→ **Work item**: Lines from the one containing "Page size: 900x1350." through the end of the data below are to be transcribed exactly; leave out all others.

..........

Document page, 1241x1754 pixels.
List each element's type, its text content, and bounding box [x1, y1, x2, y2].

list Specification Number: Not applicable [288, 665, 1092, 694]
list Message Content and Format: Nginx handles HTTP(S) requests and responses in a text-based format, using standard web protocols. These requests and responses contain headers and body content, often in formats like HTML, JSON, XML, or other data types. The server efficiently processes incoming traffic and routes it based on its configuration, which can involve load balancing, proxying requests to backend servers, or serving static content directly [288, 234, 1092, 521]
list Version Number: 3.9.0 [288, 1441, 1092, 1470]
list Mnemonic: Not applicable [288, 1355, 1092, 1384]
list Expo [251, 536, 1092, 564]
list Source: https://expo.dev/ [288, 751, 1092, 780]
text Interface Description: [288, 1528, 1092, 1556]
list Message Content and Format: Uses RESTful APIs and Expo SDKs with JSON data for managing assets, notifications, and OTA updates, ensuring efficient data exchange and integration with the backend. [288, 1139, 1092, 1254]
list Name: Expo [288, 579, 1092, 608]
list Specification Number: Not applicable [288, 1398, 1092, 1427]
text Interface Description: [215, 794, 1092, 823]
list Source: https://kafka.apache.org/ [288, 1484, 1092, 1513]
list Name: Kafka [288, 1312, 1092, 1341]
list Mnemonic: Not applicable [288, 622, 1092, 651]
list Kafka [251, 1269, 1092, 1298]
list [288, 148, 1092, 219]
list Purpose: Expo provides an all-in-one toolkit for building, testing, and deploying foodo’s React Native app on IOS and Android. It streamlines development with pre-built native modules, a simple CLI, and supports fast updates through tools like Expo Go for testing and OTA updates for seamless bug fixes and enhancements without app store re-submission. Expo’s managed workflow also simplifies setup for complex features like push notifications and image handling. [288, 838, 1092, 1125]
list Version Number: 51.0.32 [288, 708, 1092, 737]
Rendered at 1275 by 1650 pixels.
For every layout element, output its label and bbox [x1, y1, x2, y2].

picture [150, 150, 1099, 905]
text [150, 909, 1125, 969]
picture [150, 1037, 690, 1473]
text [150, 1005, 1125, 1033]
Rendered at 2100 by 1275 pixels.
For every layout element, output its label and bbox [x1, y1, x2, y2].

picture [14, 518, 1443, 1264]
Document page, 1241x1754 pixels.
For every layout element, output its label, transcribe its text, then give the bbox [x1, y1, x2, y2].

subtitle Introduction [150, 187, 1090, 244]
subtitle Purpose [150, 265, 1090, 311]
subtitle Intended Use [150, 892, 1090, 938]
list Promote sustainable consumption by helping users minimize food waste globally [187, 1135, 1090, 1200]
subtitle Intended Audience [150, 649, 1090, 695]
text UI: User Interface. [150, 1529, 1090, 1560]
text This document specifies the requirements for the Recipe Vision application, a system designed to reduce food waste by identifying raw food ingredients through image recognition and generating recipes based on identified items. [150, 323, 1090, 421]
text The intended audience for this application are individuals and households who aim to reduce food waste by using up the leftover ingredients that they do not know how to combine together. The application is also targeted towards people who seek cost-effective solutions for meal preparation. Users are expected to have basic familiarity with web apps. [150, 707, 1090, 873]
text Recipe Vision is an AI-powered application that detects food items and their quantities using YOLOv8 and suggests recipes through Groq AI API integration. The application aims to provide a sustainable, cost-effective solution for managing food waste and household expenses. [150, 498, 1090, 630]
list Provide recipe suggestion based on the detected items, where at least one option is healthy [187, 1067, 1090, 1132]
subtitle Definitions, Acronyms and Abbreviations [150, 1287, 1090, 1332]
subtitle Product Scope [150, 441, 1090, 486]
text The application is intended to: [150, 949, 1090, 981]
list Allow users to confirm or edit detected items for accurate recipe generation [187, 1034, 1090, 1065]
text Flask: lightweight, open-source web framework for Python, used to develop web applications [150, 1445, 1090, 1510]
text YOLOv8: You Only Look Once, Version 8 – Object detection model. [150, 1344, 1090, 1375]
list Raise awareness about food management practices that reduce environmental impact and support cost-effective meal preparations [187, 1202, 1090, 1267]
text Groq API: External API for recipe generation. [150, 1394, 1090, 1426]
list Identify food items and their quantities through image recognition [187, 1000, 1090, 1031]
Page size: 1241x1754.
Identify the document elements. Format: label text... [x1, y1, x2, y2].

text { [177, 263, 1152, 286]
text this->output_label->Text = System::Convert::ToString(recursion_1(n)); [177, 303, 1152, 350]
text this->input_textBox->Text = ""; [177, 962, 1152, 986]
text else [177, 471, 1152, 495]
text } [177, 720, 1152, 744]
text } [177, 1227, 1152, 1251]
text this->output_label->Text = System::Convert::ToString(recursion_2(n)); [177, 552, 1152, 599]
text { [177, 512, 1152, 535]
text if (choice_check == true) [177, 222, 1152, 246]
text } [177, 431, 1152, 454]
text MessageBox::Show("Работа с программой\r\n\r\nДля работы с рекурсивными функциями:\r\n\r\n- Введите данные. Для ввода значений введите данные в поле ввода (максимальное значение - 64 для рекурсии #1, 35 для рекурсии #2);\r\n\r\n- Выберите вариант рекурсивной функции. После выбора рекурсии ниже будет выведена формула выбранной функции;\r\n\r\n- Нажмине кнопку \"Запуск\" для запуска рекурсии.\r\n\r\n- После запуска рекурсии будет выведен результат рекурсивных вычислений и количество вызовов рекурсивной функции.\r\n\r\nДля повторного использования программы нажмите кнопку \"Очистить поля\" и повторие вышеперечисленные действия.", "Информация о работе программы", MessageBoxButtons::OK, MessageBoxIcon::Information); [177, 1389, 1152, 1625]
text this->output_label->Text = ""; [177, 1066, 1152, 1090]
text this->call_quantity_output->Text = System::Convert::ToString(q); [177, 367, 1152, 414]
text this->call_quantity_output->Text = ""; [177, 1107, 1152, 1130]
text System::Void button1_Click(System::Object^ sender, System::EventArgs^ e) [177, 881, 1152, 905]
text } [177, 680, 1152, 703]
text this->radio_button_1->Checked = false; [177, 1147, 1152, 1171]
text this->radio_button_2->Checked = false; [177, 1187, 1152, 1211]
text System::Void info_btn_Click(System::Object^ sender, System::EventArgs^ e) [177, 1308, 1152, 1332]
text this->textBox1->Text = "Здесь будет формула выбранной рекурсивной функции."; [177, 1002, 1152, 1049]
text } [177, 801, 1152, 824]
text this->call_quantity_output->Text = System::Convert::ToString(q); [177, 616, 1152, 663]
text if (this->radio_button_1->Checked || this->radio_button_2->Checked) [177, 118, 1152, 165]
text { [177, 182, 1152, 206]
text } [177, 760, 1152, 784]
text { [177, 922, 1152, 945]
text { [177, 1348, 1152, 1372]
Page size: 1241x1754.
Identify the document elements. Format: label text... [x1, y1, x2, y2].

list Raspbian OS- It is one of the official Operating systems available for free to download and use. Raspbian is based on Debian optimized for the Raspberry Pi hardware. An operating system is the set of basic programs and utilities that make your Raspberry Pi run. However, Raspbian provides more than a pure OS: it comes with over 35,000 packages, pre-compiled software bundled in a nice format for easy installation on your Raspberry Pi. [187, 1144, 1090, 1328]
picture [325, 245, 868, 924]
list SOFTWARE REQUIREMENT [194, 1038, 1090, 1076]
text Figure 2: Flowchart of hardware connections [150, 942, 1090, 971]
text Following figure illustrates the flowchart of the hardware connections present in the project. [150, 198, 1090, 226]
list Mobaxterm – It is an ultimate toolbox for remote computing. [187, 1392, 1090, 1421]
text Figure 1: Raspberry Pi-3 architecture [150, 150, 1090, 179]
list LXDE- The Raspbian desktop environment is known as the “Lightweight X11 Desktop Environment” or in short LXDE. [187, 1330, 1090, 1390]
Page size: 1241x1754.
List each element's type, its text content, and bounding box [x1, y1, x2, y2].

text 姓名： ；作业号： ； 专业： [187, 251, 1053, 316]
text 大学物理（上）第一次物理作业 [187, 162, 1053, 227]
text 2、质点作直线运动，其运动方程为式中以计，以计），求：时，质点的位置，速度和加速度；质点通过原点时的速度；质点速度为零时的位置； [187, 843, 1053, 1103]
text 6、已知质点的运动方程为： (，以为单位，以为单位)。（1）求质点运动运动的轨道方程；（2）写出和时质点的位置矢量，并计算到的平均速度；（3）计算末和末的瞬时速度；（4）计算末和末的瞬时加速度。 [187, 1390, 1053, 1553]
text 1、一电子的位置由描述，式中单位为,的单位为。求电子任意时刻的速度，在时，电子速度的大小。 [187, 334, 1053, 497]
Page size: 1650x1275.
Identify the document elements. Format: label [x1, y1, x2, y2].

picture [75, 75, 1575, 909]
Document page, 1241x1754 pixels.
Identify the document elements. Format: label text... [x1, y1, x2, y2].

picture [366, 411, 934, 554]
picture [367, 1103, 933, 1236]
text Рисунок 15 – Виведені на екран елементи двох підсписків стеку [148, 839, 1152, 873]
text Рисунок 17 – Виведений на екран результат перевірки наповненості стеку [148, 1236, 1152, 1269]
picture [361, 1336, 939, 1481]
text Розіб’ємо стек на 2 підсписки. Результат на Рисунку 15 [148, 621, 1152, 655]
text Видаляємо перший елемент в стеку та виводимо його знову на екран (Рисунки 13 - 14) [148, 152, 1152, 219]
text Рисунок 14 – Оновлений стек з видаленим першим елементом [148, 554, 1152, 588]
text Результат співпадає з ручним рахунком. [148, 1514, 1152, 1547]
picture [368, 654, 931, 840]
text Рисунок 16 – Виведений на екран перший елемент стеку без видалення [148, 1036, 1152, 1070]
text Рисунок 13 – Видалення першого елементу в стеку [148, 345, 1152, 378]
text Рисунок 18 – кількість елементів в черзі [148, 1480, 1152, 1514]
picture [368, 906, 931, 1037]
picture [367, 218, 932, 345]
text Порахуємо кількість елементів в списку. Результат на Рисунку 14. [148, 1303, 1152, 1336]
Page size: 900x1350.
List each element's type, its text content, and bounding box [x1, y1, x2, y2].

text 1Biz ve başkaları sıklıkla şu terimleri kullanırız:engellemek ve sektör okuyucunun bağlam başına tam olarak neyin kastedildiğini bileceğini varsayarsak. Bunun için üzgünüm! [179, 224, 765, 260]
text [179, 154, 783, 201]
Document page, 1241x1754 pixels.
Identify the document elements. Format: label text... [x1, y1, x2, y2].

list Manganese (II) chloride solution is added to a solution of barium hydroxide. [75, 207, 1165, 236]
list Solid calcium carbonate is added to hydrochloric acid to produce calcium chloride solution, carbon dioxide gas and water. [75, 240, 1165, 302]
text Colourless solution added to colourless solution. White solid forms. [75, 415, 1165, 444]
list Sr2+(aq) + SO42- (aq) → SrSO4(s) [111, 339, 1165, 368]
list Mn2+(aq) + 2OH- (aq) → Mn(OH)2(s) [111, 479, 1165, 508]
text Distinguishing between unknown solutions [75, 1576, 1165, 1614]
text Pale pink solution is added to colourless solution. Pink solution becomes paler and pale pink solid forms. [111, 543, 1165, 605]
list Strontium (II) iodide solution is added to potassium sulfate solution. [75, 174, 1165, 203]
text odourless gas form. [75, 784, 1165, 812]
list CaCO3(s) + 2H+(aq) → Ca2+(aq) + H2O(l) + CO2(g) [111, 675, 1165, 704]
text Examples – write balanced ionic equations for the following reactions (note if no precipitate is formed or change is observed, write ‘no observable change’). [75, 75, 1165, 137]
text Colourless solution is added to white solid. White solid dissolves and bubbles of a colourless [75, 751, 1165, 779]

..........

→ **Written response**:
Page size: 900x1350.
List each element's type, its text content, and bounding box [x1, y1, x2, y2].

text 1Biz ve başkaları sıklıkla şu terimleri kullanırız:engellemek ve sektör okuyucunun bağlam başına tam olarak neyin kastedildiğini bileceğini varsayarsak. Bunun için üzgünüm! [179, 224, 765, 260]
text [179, 154, 783, 201]
Document page, 1241x1754 pixels.
Identify the document elements. Format: label text... [x1, y1, x2, y2].

list Manganese (II) chloride solution is added to a solution of barium hydroxide. [75, 207, 1165, 236]
list Solid calcium carbonate is added to hydrochloric acid to produce calcium chloride solution, carbon dioxide gas and water. [75, 240, 1165, 302]
text Colourless solution added to colourless solution. White solid forms. [75, 415, 1165, 444]
list Sr2+(aq) + SO42- (aq) → SrSO4(s) [111, 339, 1165, 368]
list Mn2+(aq) + 2OH- (aq) → Mn(OH)2(s) [111, 479, 1165, 508]
text Distinguishing between unknown solutions [75, 1576, 1165, 1614]
text Pale pink solution is added to colourless solution. Pink solution becomes paler and pale pink solid forms. [111, 543, 1165, 605]
list Strontium (II) iodide solution is added to potassium sulfate solution. [75, 174, 1165, 203]
text odourless gas form. [75, 784, 1165, 812]
list CaCO3(s) + 2H+(aq) → Ca2+(aq) + H2O(l) + CO2(g) [111, 675, 1165, 704]
text Examples – write balanced ionic equations for the following reactions (note if no precipitate is formed or change is observed, write ‘no observable change’). [75, 75, 1165, 137]
text Colourless solution is added to white solid. White solid dissolves and bubbles of a colourless [75, 751, 1165, 779]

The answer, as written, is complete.